- _FONTE_
* * *
Perché “The Black Fig”?
The Black Fig intreccia ricordi, sapori e stagioni.
Il fico nero è un frutto denso di ricordi. Un ricordo d’infanzia è un tetto bianco, abbacinante sotto la luce del sole estivo. È il tetto del mio bisnonno pugliese, che usava seccare i fichi neri su quel tetto, tagliati a metà con nel mezzo una foglia d’alloro, poi li riempiva di mezzo gheriglio di noce. Il loro gusto inconfondibile era dato proprio da quella foglia d’alloro, e dal sole che li aveva seccati.
Mio nonno, suo genero, portava in Toscana un barattolo dei suoi fichi ogni volta che lo andava a trovare e ne dava uno alle nipoti quando andavano a trovare lui, nella sua cantina-falegnameria colma di oggetti che mi incuriosivano all’eccesso. Erano fichi duri, da tenere in bocca come una caramella che lentamente si scioglie e svela il suo gusto.
* * *
- _DATI FORNITI_
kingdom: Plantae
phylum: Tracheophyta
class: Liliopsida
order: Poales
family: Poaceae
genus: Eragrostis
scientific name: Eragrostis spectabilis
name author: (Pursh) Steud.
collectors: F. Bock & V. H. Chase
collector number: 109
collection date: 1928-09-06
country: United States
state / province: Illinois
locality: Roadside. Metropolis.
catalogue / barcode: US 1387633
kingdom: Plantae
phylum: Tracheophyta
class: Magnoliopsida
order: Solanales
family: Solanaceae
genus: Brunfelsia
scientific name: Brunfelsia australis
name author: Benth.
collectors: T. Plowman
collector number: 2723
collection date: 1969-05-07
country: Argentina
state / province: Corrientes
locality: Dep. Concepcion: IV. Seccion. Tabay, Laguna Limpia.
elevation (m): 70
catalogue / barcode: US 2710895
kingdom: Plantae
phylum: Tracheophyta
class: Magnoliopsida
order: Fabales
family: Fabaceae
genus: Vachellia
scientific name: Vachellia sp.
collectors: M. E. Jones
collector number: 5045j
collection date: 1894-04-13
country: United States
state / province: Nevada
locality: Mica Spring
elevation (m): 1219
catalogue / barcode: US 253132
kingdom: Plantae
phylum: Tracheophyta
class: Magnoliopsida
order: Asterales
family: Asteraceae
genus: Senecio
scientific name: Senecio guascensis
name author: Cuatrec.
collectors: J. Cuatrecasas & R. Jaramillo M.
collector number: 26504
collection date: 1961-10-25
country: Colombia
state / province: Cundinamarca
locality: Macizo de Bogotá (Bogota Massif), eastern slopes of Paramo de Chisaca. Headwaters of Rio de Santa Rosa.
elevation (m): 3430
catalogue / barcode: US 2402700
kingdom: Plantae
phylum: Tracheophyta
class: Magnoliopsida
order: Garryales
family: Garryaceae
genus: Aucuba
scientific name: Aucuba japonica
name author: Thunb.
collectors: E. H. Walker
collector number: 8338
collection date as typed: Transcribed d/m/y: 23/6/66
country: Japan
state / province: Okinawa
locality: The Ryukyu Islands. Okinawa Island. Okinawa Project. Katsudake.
* * *
- _COSA FARAI_
1. Stampa per favore il passo del testo sul fico nero compreso tra "The Black Fig intreccia" e "li aveva seccati.", estremi inclusi.
2. Riassumi in un elenco puntato il paragrafo del testo sul fico nero che inizia con "Il fico nero è un frutto denso di ricordi", mantenendone i fatti principali.

- _SOLUZIONI_
1.
The Black Fig intreccia ricordi, sapori e stagioni.
Il fico nero è un frutto denso di ricordi. Un ricordo d’infanzia è un tetto bianco, abbacinante sotto la luce del sole estivo. È il tetto del mio bisnonno pugliese, che usava seccare i fichi neri su quel tetto, tagliati a metà con nel mezzo una foglia d’alloro, poi li riempiva di mezzo gheriglio di noce. Il loro gusto inconfondibile era dato proprio da quella foglia d’alloro, e dal sole che li aveva seccati.

2.
- Il fico nero è un frutto carico di ricordi.
- Un ricordo d'infanzia è il tetto bianco del bisnonno pugliese, abbagliante sotto il sole estivo.
- Su quel tetto il bisnonno seccava i fichi neri, tagliati a metà con una foglia d'alloro nel mezzo.
- Poi li riempiva con mezzo gheriglio di noce.
- Il loro gusto inconfondibile veniva dalla foglia d'alloro e dal sole che li aveva seccati.